Their relationship is turbulent. At one moment, she is smashing a gift Mark bought for her. At another, she is gifting that same gift back to Mark, fixed up with superglue and tender loving care. This back and forth is continuous, akin to how a drug can feel like heaven at one moment but put you into hell in the next.
Nobody seems to like Dawn except for Mark. His trainer doesn't think that she's a good presence in the locker room. When Mark goes back to train with Bas Rutten (playing himself), the old trainer is concerned when Dawn shows up and Mark dips out early to spend time with her. Their reactions, to me, felt like the reactions that a friend would have after watching a buddy go for that fifth or sixth beer on a Wednesday night. There's no stopping a man from doing what he wants to do, but damn does it hurt to sit by and watch it happen.

Is love an addiction? Can another person's presence make you high? The power that Dawn holds over Mark is prevalent in all their scenes together. Even when they argue, even when she doesn't respect his desires, Mark stays with Dawn, bends to her, allows her to throw him off his game before a big fight, because, if he is not in love with her, he is addicted to her. He cannot see that he could potentially be better off with a different partner. He can't quit his love/addiction and the high he gets from being with her.
Finally, there is the strongest high, the one that is "orgasmic," as Mark explains it to Dawn. Winning. Beating another man so badly that he cannot continue to defend himself. Being declared better than your opponent in front of a stadium of people. Above the opioids, above Dawn, the one high that Mark can't live without is winning.

It's what makes him confident in the early stages of his career. He can fight while stoned because he wins. Since he wins, he's doing the right thing, because it results in that ultimate feeling, the one that he is constantly chasing.
He can kick drugs, but only if he can continue fighting. Chasing victory is where he gains his life purpose. Usually, after going to rehab, a 12-step program is put in place that puts God at the forefront of a recovering addict's life. Not for Mark. There is little to no mention of God; Mark has the church of the ring. This is where he absolves his sins. Where the real world melts away and he becomes one with himself and his goal of smashing his opponent to pieces.

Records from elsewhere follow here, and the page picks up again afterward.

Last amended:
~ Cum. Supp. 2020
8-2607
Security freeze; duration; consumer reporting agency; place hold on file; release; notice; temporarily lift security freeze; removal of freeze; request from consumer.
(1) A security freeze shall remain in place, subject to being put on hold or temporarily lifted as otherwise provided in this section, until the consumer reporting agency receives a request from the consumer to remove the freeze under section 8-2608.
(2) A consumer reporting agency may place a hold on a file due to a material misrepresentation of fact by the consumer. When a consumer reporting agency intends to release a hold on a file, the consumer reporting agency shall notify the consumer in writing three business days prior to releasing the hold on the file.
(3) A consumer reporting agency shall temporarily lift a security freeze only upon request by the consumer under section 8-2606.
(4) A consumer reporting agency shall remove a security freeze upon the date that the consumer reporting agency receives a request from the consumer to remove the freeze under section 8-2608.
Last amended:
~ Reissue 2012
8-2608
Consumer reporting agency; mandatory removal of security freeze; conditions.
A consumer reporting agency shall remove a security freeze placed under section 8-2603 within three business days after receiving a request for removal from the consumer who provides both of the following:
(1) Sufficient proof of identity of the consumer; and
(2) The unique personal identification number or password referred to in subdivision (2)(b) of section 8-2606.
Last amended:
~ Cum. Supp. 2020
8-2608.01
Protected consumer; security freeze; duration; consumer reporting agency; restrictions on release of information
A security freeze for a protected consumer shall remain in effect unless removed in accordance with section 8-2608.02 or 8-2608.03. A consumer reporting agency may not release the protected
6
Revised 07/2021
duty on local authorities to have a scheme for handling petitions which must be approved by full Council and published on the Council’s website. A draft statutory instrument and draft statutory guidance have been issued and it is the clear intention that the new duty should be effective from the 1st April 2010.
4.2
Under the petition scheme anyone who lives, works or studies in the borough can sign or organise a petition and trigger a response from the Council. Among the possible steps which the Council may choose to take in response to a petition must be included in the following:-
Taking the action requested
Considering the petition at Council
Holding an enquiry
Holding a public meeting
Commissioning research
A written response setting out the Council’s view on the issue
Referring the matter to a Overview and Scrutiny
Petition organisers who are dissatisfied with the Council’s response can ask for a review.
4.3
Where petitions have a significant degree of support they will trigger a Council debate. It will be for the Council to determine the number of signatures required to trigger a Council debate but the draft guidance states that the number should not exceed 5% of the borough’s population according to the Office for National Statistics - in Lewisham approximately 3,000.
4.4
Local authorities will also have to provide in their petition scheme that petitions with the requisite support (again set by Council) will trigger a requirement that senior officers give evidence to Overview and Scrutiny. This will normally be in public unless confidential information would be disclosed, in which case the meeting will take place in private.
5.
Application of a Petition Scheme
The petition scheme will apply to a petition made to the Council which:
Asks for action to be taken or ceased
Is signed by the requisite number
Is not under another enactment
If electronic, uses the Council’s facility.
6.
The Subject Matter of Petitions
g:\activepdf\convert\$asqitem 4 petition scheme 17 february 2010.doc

The film becomes a tug of war between Mark's two favourite addictions: fighting and Dawn. In a surprising twist, when Mark is moments away from winning the biggest tournament of his life, he has a revelation. As he curls on the mat, he starts seeing flashes of the people that have cared for him. Perhaps, he realized that his vain pursuit of glory was selfish and that he would not be in this position without the people that propped him up. That includes his trainer, Dawn, and Bas.
Is it the right call, to focus on love rather than victory? His relationship with Dawn wasn't a good one. His trainer is a fighter as well, but he's also his friend, and I think he just wanted to see Mark happy. It just so happened that Mark was happiest when he won. Bas wants Mark to continue fighting and winning. His relationships are tied to victories. A losing fighter is good for nobody, except for winning fighters who can put the hurt on them. Losing doesn't feel orgasmic, but it gives Mark a new-found sense of peace.

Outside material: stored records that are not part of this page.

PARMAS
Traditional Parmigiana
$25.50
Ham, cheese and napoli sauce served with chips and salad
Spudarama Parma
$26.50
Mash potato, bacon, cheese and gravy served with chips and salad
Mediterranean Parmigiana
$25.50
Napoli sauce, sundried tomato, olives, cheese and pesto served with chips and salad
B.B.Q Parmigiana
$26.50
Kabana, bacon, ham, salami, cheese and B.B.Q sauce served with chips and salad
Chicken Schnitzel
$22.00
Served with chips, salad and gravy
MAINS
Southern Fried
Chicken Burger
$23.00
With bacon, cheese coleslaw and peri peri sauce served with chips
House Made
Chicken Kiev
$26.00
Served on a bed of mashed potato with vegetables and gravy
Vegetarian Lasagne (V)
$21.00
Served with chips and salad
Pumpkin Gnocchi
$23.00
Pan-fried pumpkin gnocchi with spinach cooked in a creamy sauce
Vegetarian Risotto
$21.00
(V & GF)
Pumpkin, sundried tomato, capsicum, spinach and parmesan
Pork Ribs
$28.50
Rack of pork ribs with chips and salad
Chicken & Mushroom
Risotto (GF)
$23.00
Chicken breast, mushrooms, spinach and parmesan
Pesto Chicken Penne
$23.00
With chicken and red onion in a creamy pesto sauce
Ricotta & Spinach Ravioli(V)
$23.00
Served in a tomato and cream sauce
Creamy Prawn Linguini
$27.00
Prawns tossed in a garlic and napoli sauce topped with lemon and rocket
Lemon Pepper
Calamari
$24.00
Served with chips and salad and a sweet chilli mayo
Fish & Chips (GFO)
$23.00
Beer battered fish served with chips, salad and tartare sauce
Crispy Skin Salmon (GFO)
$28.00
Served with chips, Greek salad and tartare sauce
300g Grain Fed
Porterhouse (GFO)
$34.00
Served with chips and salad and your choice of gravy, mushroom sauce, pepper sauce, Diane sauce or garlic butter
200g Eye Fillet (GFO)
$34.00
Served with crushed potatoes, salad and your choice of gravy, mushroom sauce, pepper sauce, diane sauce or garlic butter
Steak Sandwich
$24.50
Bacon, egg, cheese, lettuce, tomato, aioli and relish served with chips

The Smashing Machine is a movie about shedding, like a desert snake. Mark has to shed the drugs to prove that he can win without them. The people around him think he should shed Dawn so that he can focus even more on winning and being the best fighter possible. Maybe Mark thinks that too, until the moment in the ring where his desire to win sheds, leaving him in his own skin, unable to forget the people that matter most to him. This spiritual deconstruction, this distilling of life down to its most potent moments, is what The Smashing Machine is really about. Benny Safdie chose to bury this theme under such nuance that it's an easy movie to watch but a difficult one to decipher.